Decide whether each statement (a), (b), and (c) agrees with the integration solution below. Answer yes or no for each, and quote the words of the solution that decide it.

(a) The integral is evaluated by tabular integration.
(b) The table stops at a row that repeats the first row with no difference at all.
(c) The right column of the table lists sin 4x and its derivatives.

## Begin SUPPLIED PASSAGE

Answer
$$\frac{{{e^{3x}}}}{{25}}\left( {3\sin 4x - 4\cos 4x} \right) + C$$
Work Step by Step
$\begin{gathered}
\int {{e^{3x}}\sin 4x} dx \hfill \\
\hfill \\
{\text{Use tabular integration to evaluate the integral}} \hfill \\
\,\,\,\,\,\,\,\,\,\,\,\begin{array}{*{20}{c}}
{{e^{3x}}{\text{ and its derivatives}}}&{}&{\sin 4x{\text{ and its integrals}}} \\
{{e^{3x}}}&{\mathop {\left( + \right)}\limits_ \searrow }&{\sin 4x} \\
{3{e^{3x}}}&{\mathop {\left( - \right)}\limits_ \searrow }&{ - \frac{1}{4}\cos 4x} \\
{9{e^{3x}}}&{\left( + \right)}&{ - \frac{1}{{16}}\sin 4x}
\end{array} \hfill \\
\end{gathered} $ $$\eqalign{
& {\text{We need to stop here because it is the same as the first row except }} \cr
& {\text{for constants }}\left( {{\text{9 on the left and }} - \frac{1}{{16}}{\text{ on the right}}} \right).{\text{ Then}}{\text{:}} \cr
& {\text{We interpret the table as saying }} \cr
& \int {{e^{3x}}\sin 4x} dx = \left( {{e^{3x}}} \right)\left( { - \frac{1}{4}\cos 4x} \right) - \left( {3{e^{3x}}} \right)\left( { - \frac{1}{{16}}\sin 4x} \right) + \int {\left( {9{e^{3x}}} \right)\left( { - \frac{1}{{16}}\sin 4x} \right)} dx \cr
& \int {{e^{3x}}\sin 4x} dx = - \frac{1}{4}{e^{3x}}\cos 4x + \frac{3}{{16}}{e^{3x}}\sin 4x + \frac{9}{{16}}\int {{e^{3x}}\sin 4x} dx \cr
& \cr
& {\text{Solve for }}\int {{e^{3x}}\sin 4x} dx \cr
& \int {{e^{3x}}\sin 4x} dx + \frac{9}{{16}}\int {{e^{3x}}\sin 4x} dx = - \frac{1}{4}{e^{3x}}\cos 4x + \frac{3}{{16}}{e^{3x}}\sin 4x + C \cr
& \frac{{25}}{{16}}\int {{e^{3x}}\sin 4x} dx = - \frac{1}{4}{e^{3x}}\cos 4x + \frac{3}{{16}}{e^{3x}}\sin 4x + C \cr
& \int {{e^{3x}}\sin 4x} dx = \frac{{16}}{{25}}\left( { - \frac{1}{4}{e^{3x}}\cos 4x + \frac{3}{{16}}{e^{3x}}\sin 4x} \right) + C \cr
& \int {{e^{3x}}\sin 4x} dx = \frac{{{e^{3x}}}}{{25}}\left( {3\sin 4x - 4\cos 4x} \right) + C \cr} $$

## End SUPPLIED PASSAGE
## Begin INFORMATION SHOWN

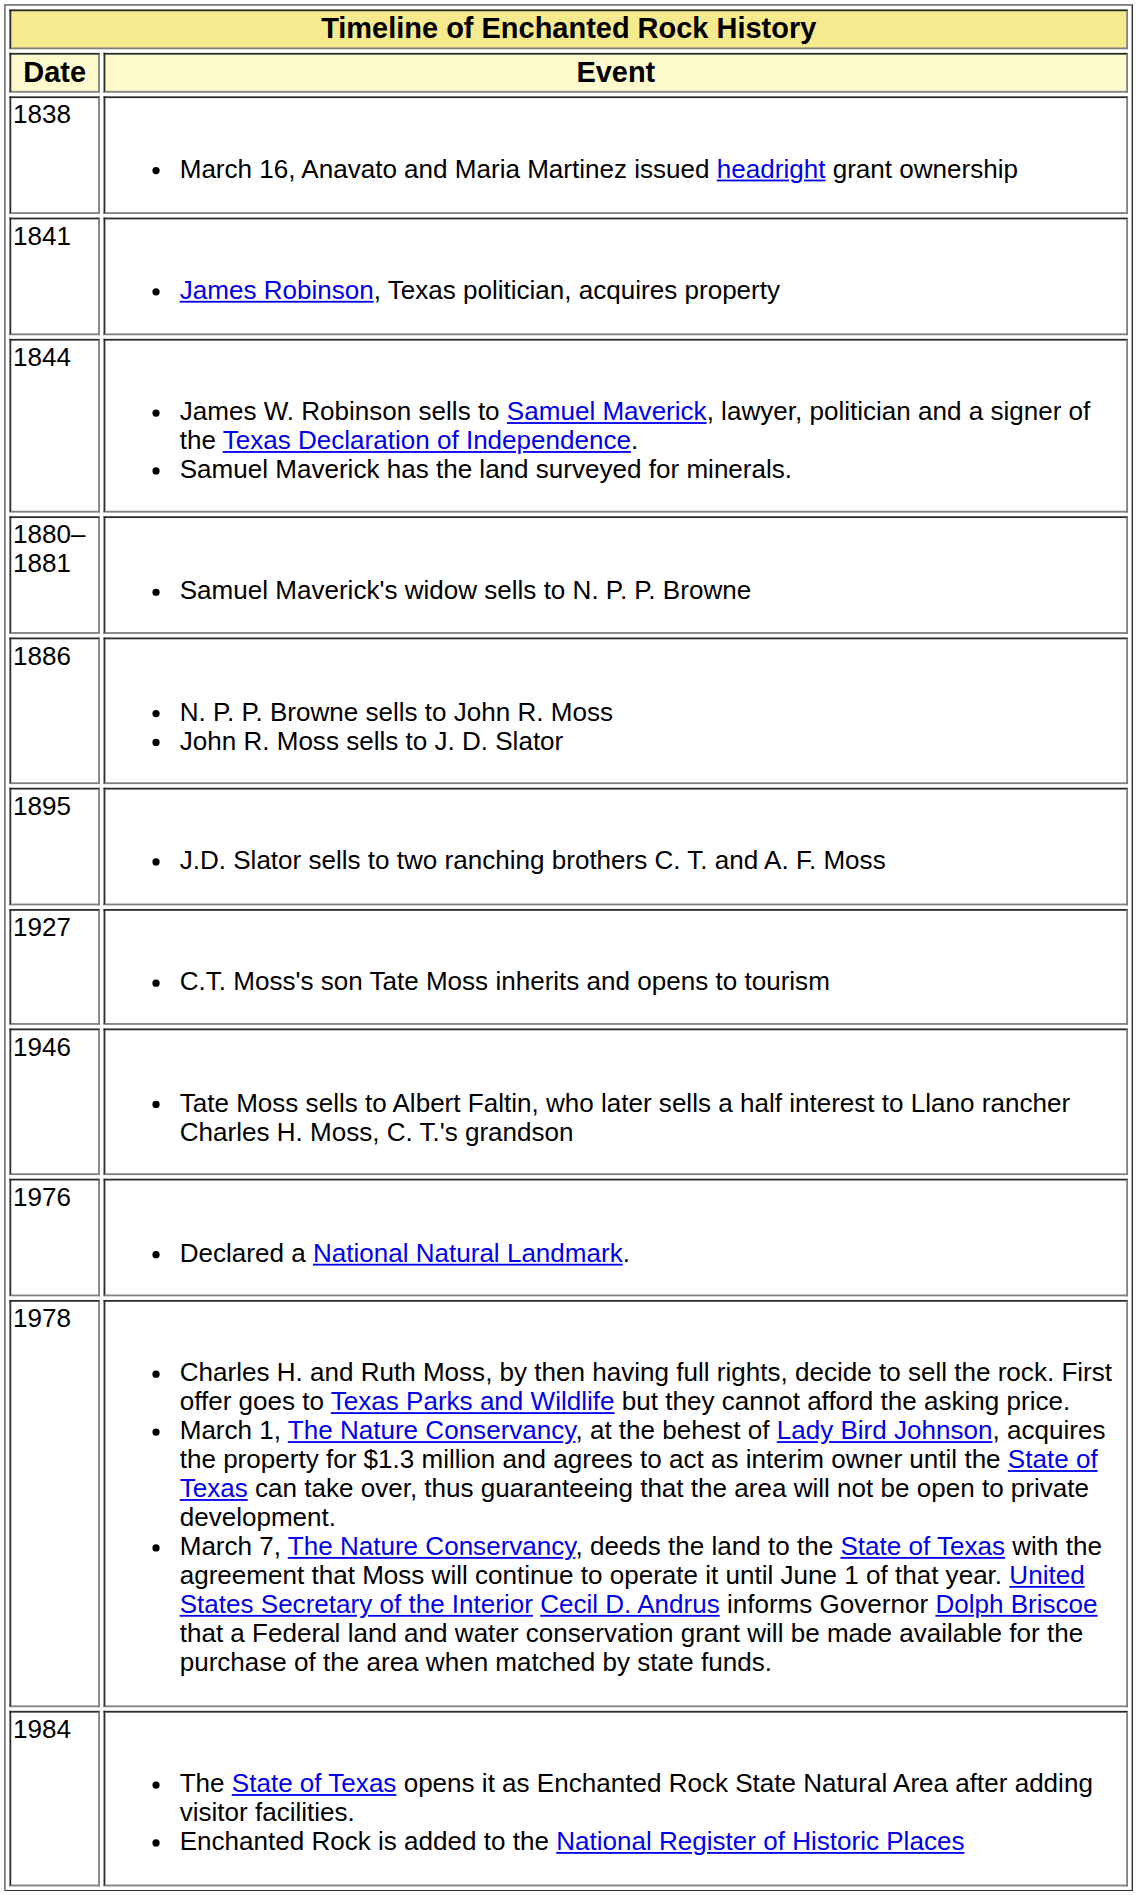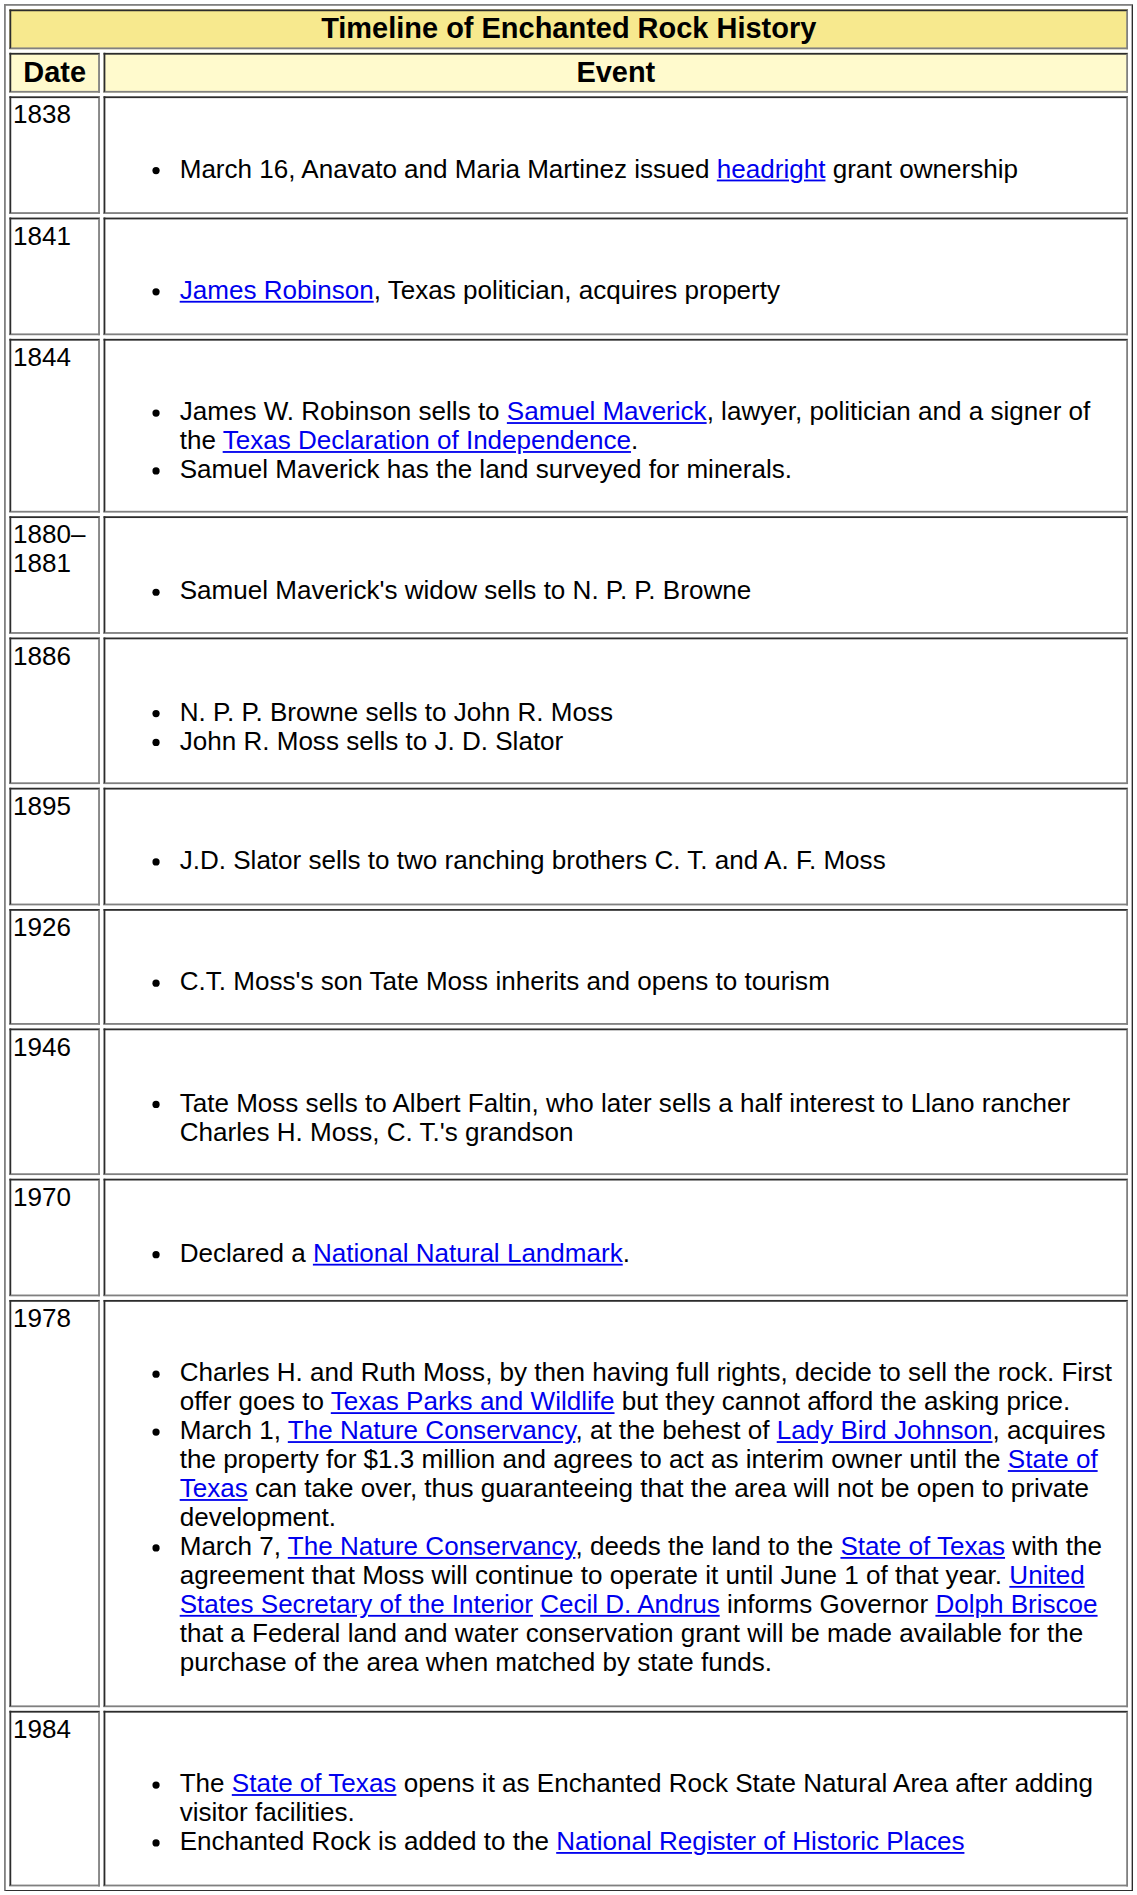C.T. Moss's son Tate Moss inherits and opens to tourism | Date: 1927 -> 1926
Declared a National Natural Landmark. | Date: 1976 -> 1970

## End INFORMATION SHOWN

SOLUTION FOR THIS EXERCISE:
(a) Yes: "Use tabular integration to evaluate the integral"
(b) No: "it is the same as the first row except"
(c) No: "and its integrals"